While Hollywood made about two dozen surf-themed movies in the '60s, including the cartoonish Beach Party and Beach Blanket Bingo (along with Ride the Wild Surf, a fairly straightforward drama), the $11 million PG-rated Big Wednesday was the only movie of its kind in the '70s. Milius and Denny Aaberg, Big Wednesday cowriters, were both Malibu regulars in the early and mid-'60s; "No-Pants Mance," Aaberg's lightly fictionalized account of his salad days at Malibu, published in Surfer magazine in 1974, became a thumbnail sketch for Big Wednesday.
Big Wednesday's storyline takes place over 12 years, from 1961 to 1974, and follows three friends—the straight-shooting Jack Barlow (Katt), the raunchy but amiable Leroy "The Masochist" Smith (Busey), and hot-shot surfer/alcoholic Matt Johnson (Vincent)—as they evolve from party-loving local surf heroes into young adults dealing with friendship, love, marriage, war, and death. After drifting apart during the counterculture years, the three surfers reunite at the film's climax to face an afternoon of huge, dangerous, metaphorically cleansing surf, "a day like no other," as the sagacious boardbuilder known as Bear forecasts early in the film.

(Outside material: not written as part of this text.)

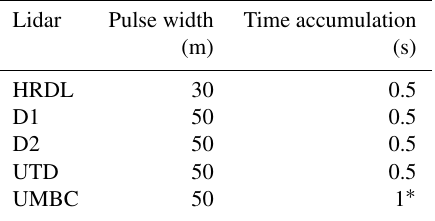
Table 3. Scan initialization delay estimates for the scanning Doppler lidars.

Warner Brothers hired a top crew of surf world cameramen, including Greg MacGillivray, George Greenough, Dan Merkel, and Bud Browne, to film the Big Wednesday action sequences. Stunt-double surfers included Peter Townend and Ian Cairns, the 1976 world champion and runner-up, respectively, along with Jackie Dunn, Bill Hamilton, J Riddle, and Bruce Raymond. Pipeline maestro Gerry Lopez plays himself in a cameo.

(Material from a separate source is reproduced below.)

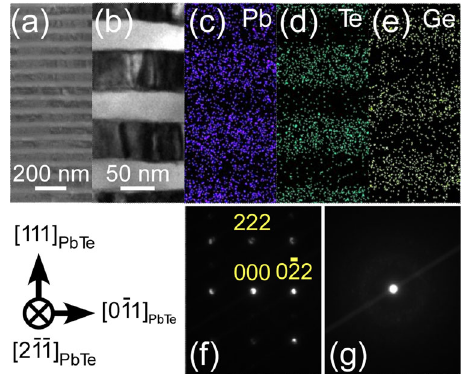
Fig. 2 Transmission electron microscopy results of a-GeS/e-PbTe superlattice. a Low-magni fi cation cross-sectional bright- fi eld transmission electron microscope (TEM) image of a-GeS/e-PbTe superlattice (SL). b High-magni fi cation cross-sectional scanning TEM (STEM) image, c – e Energy dispersive X-ray spectroscopy (EDX) mapping images of c Pb, d Te, and e Ge in the same region of a-GeS/e-PbTe SL. f , g Selective area electron diffraction (SAED) patterns of f black and g white regions in a- GeS/e-PbTe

A few of the surfing sequences in Big Wednesday are well-paced and beautifully photographed. But the movie itself was panned by both the mainstream and the surf press. "The dialogue is embarrassing," Surfer magazine wrote, "the fight scenes are ridiculously overdone, the soap opera scenes are too long, and the surfing scenes are too short." In a 1981 New York Times article about self-indulgent directors, an anonymous movie insider said "John Milius got millions from Warner's to make a 'personal movie' about surfing, and if anyone liked it except him, I'd be surprised."
Big Wednesday was pulled from theaters after taking in a disappointing $4.5 million at the box office (the film cost $11 million to make), then it slowly but steadily found new life as a video rental. By 1998 the turnaround seemed complete. Big Wednesday was shown at the Newport Film Festival, a 20th-anniversary party reunited the cast and creators, and the Los Angeles Times reported that the film was "one of the very few to really capture the surfing life." Surfer magazine also changed its view, saying that "Big Wednesday makes you proud to be a surfer." The Surfer's Journal, however, felt that time had done nothing to improve the film, calling Big Wednesday as "flat and mawkish" as it had been when it debuted, and crediting its newly elevated status as "another triumph in Baby Boomer nostalgia marketing."